ACTIVITY: Lines from the beginning of the data through the line containing "pinky dip: (133, 228)" are to be copied exactly, with no other line included.

(Pose estimation data)
┄┄┄┄┄┄┄┄┄┄
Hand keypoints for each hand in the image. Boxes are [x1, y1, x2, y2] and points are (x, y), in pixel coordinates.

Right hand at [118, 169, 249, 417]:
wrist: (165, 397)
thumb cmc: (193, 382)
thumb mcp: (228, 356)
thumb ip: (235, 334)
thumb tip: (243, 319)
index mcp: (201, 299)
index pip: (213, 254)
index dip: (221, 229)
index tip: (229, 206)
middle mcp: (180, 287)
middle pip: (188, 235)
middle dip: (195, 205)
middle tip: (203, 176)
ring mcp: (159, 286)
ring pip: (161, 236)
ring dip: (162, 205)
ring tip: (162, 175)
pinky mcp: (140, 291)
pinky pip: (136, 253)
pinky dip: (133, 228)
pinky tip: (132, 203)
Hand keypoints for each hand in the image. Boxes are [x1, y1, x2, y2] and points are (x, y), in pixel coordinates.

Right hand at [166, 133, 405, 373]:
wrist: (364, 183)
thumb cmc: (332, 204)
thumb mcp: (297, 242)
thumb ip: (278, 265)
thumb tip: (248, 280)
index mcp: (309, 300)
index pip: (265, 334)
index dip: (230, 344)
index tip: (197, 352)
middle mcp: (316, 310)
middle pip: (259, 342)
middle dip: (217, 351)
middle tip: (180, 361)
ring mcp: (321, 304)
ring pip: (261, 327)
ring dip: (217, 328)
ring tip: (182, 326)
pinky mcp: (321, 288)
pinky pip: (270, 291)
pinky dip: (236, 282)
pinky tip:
┄┄┄┄┄┄┄┄┄┄
YOUR SOLUTION:
Hand keypoints for each hand in the image. Boxes are [x1, y1, x2, y2] and points are (x, y), in pixel coordinates.

Right hand at [118, 169, 249, 417]:
wrist: (165, 397)
thumb cmc: (193, 382)
thumb mcp: (228, 356)
thumb ip: (235, 334)
thumb tip: (243, 319)
index mcp: (201, 299)
index pip: (213, 254)
index dip: (221, 229)
index tip: (229, 206)
middle mcp: (180, 287)
middle pip: (188, 235)
middle dip: (195, 205)
middle tip: (203, 176)
ring mcp: (159, 286)
ring pip: (161, 236)
ring dip: (162, 205)
ring tip: (162, 175)
pinky mcp: (140, 291)
pinky pip: (136, 253)
pinky dip: (133, 228)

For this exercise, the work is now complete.